*TASK STATEMENT:*
Select, from the material below, each line with "center" in it.

*** ENTRIES SUPPLIED ***

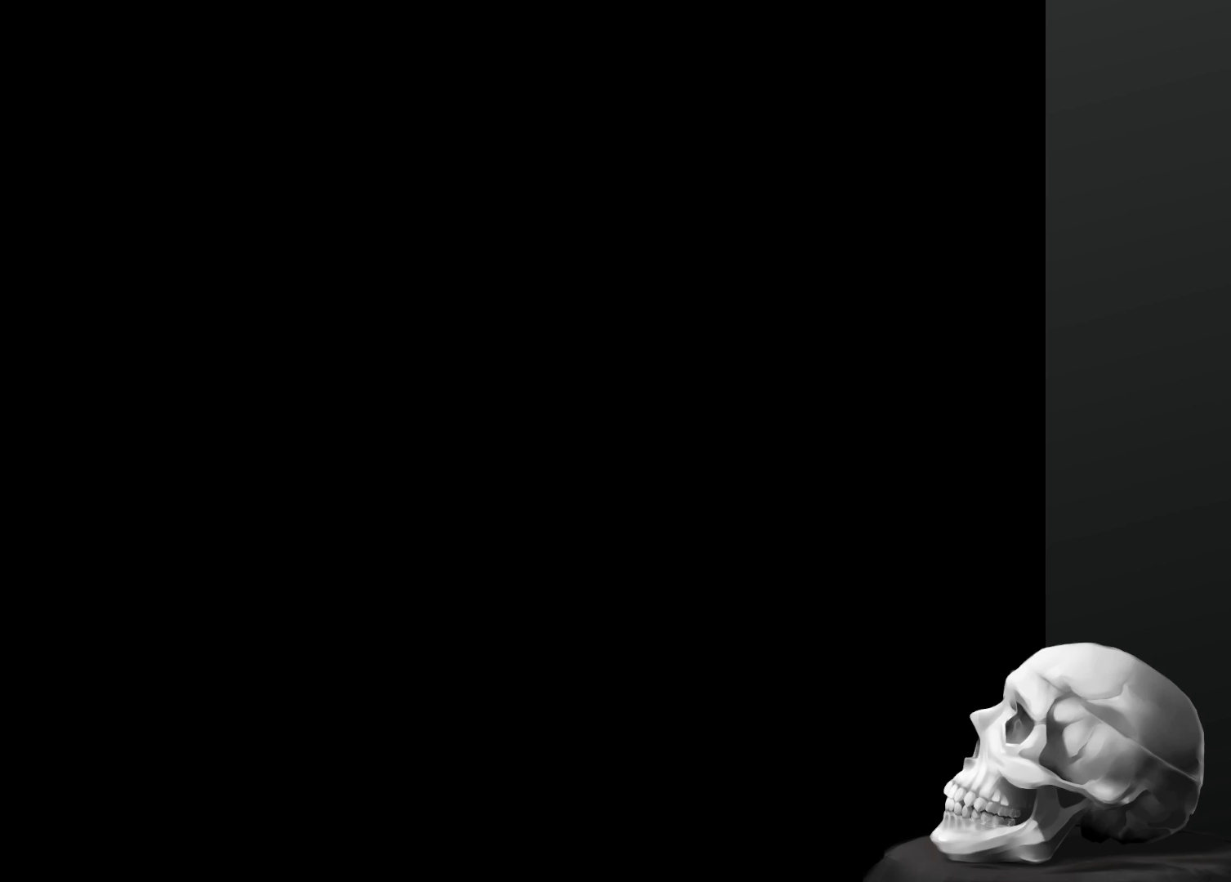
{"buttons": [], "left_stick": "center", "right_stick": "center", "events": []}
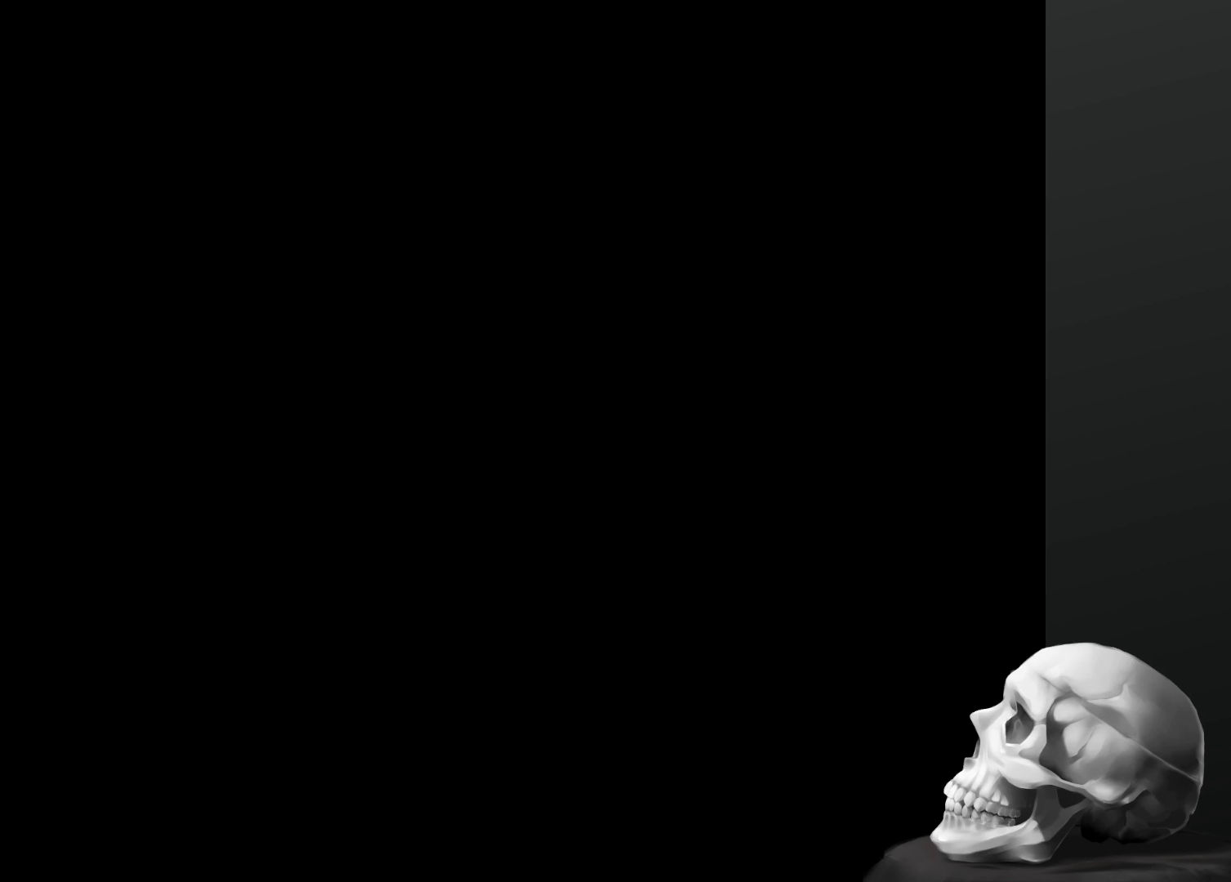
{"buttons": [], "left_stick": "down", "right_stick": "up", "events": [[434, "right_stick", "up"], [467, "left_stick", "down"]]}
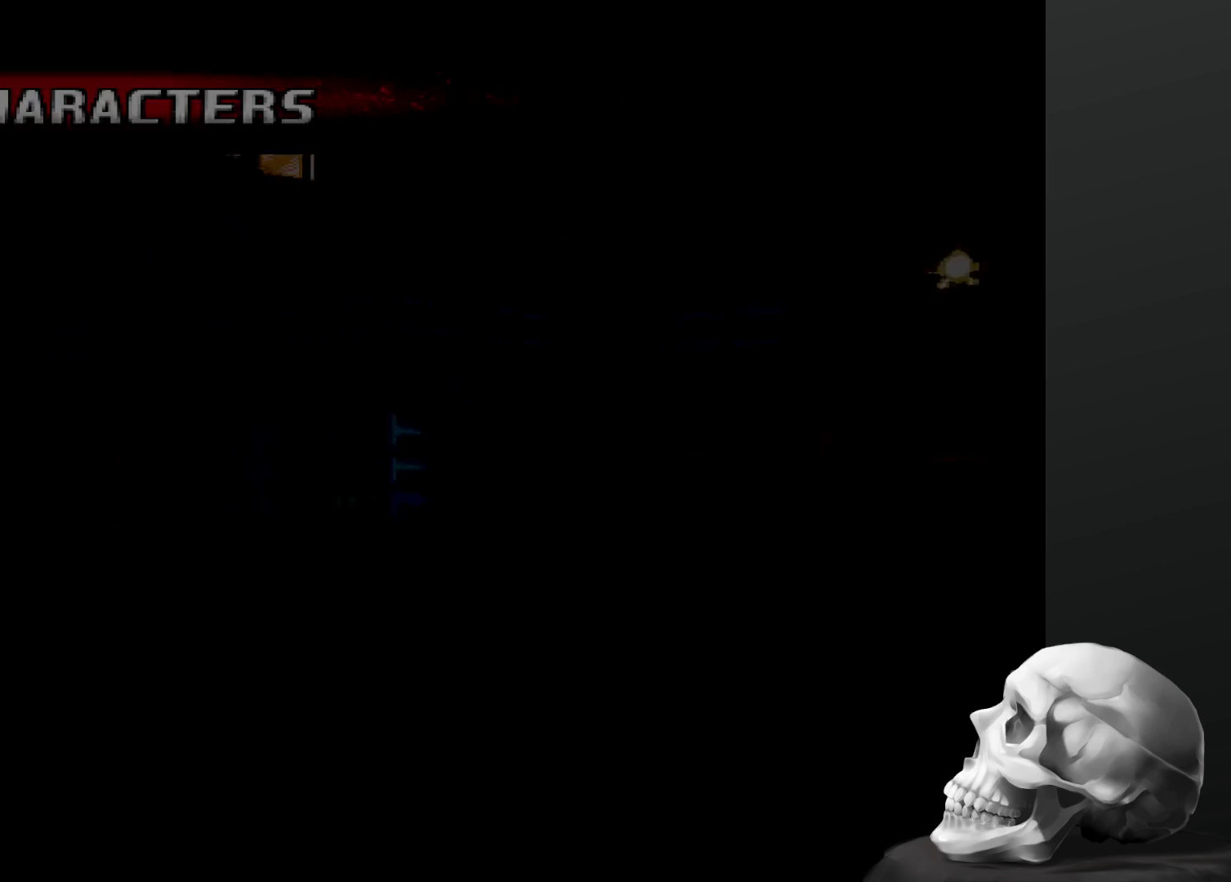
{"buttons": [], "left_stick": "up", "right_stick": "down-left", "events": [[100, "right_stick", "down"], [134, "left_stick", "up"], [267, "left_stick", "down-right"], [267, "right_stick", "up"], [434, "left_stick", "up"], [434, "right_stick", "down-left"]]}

*** End of ENTRIES SUPPLIED ***
*** ENTRIES SUPPLIED ***

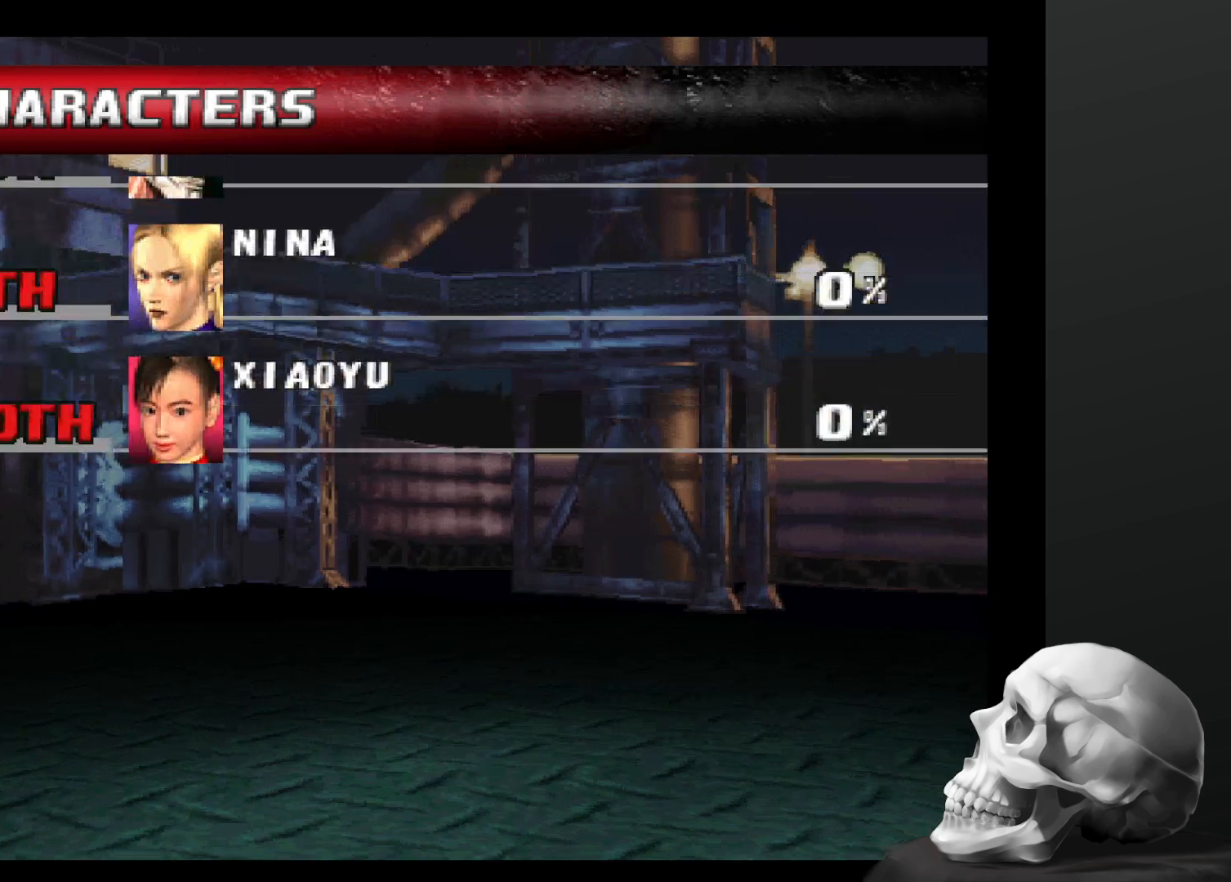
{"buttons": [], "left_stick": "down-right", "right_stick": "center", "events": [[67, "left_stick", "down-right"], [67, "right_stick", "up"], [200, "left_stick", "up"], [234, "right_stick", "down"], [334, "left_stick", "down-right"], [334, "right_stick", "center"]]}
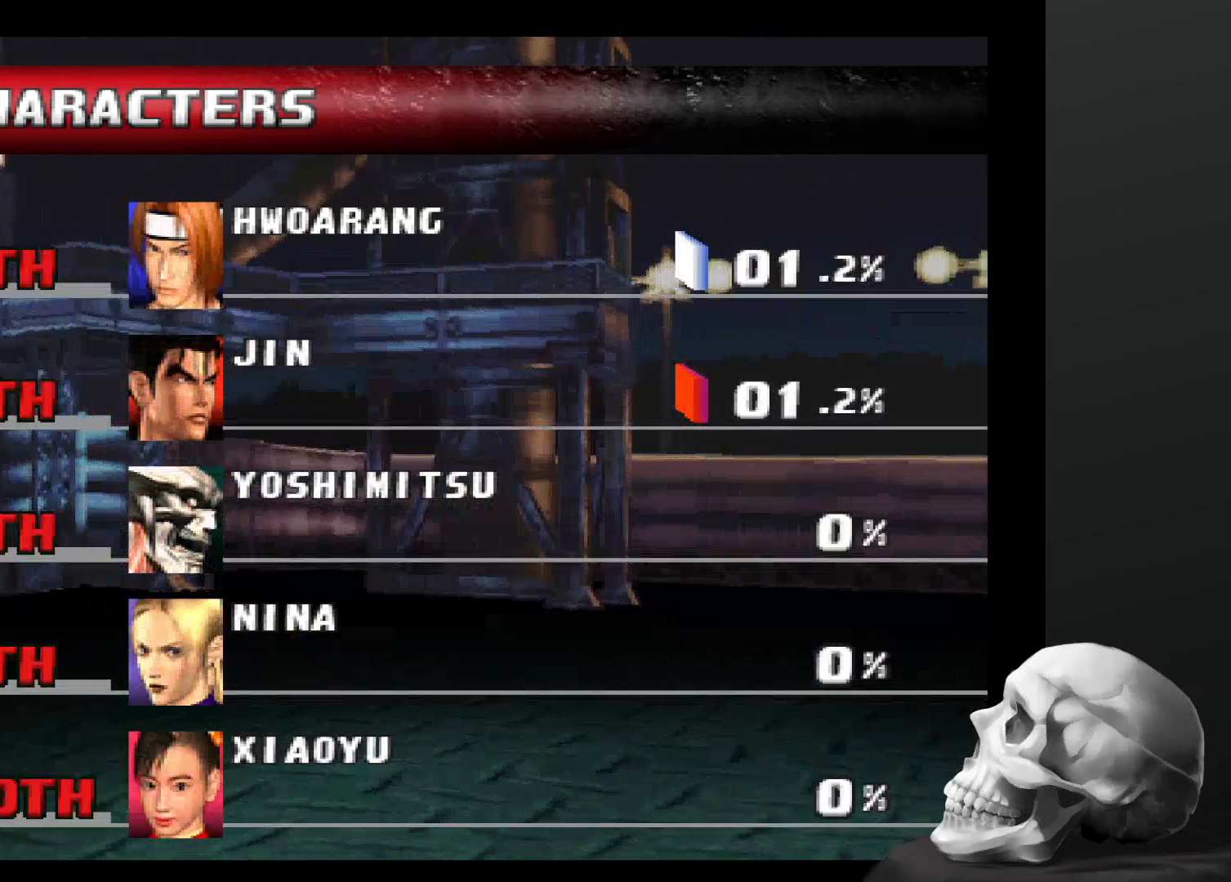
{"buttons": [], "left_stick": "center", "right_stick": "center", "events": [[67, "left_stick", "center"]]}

*** End of ENTRIES SUPPLIED ***

*ANSWER SPACE:*
{"buttons": [], "left_stick": "center", "right_stick": "center", "events": []}
{"buttons": [], "left_stick": "down-right", "right_stick": "center", "events": [[67, "left_stick", "down-right"], [67, "right_stick", "up"], [200, "left_stick", "up"], [234, "right_stick", "down"], [334, "left_stick", "down-right"], [334, "right_stick", "center"]]}
{"buttons": [], "left_stick": "center", "right_stick": "center", "events": [[67, "left_stick", "center"]]}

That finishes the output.